(Collection entries)

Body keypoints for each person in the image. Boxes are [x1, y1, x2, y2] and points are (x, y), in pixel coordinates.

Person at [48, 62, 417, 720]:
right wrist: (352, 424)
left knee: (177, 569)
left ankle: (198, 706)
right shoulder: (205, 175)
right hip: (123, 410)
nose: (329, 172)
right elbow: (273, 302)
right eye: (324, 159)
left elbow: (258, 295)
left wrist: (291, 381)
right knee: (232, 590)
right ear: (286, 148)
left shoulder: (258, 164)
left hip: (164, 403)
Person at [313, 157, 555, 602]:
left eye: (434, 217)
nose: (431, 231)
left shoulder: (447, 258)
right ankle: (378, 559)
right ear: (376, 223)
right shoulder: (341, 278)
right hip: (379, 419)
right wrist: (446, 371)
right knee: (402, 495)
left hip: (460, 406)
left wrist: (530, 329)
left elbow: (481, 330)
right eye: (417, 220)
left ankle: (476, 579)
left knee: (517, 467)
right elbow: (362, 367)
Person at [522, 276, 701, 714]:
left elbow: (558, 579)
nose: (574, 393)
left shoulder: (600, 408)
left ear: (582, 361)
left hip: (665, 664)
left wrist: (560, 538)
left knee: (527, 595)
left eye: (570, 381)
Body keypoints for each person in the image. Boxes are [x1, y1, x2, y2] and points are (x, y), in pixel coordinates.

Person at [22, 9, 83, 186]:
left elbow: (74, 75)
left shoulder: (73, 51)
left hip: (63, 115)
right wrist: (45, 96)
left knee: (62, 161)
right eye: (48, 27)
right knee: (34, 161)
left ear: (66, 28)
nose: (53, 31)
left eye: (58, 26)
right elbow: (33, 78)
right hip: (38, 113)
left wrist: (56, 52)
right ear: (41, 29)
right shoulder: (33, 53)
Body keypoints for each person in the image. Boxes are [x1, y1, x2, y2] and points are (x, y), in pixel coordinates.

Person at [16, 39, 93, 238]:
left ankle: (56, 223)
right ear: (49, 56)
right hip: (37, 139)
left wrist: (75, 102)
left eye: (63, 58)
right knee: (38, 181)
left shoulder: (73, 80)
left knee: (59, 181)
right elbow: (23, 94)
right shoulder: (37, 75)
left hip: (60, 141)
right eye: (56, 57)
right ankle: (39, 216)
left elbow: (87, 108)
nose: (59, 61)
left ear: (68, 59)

◆ Exercise goal ◆
Please determine how many lines in the entries contain the word "ankle" and reply with that figure alone.

◆ Reply to the task ◆
5